Abria as gavetas, aquelas sacolas com a marca se multiplicavam. E garanto, não era só na minha casa, eram em todas as casas onde havia alguém que lia o slogam da loja na mente: “Grandes marcas, preços baixos, todos os dias”. Sem contar os comerciais, onde o frenético Luiz Antônio Galebe metia a cara para dar as promoções da semana. Uma espécie de “Carlos Moreno” da rede.

Houve a primeira saída da Americanas de Blumenau, por divergências com o Neumarkt, até sua volta já nos anos 2000 e sem mais o mesmo encanto de antes. Parecia quase uma conveniência de posto de combustíveis, pequena, pouco variada e sem o brilho gigante daqueles tempos idos. Pudera, estávamos ainda mergulhando no pique da compra virtual. “Loja física” parecia algo tão antiquado diante das mudanças do mundo todo conectado.

E agora, com essa coisa quase primitiva no Brasil de se surfar na onda sem perceber o que se administra na verdade que aquela varejista de outros tempos entrou na lista da infâmia comercial brasileira. Rombo, problemas administrativos, desconfiança, desvalorização, retratos de uma ilusão de estabilidade econômica ou de irresponsabilidade de gestão?
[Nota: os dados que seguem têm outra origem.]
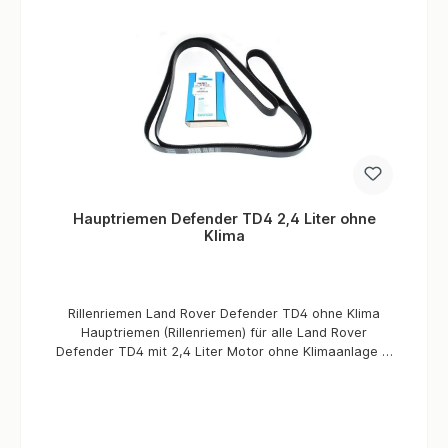
Hauptriemen Defender TD4 2,4 Liter ohne
Klima
Rillenriemen Land Rover Defender TD4 ohne Klima
Hauptriemen (Rillenriemen) für alle Land Rover
Defender TD4 mit 2,4 Liter Motor ohne Klimaanlage in
Erstausrüster-Qualität. Informationen Verbaute Menge
/ Fahrzeug 1 Stück Passend für 2,4 Liter Defender
ohne Klimaanlage Qualität OEM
Não sei, nem quero saber porque quero evitar entrar na seara da ilusão de tantos empresários brasileiros e seus imediatismos impregnados de exageros, ranços políticos e temores. A Americanas, que era vermelha de nascença, assiste seu próprio império riscado com o vermelho das dívidas e buracos monetários que a cercam.

Assim, lembranças como essa ganham mais sabor de nostalgia. No tempo que vermelho não era sinal de briga de família, mas de um dia perdido nesse pequeno universo consumista que fazia esquecer o mundo e a economia lá fora. Onde loja física era ponto de encontro, a solução dos problemas do dia, o brilho nos olhos de crianças, consumidores e gerentes.

Enfim, não volto mais as Americanas. É a vida…

1 comentário em ““Tem na Americanas””

  1. Parabéns André, pela bela lembrança, e que bela recordação nostálgica!! Realmente é bom rever e relembrar está época!!!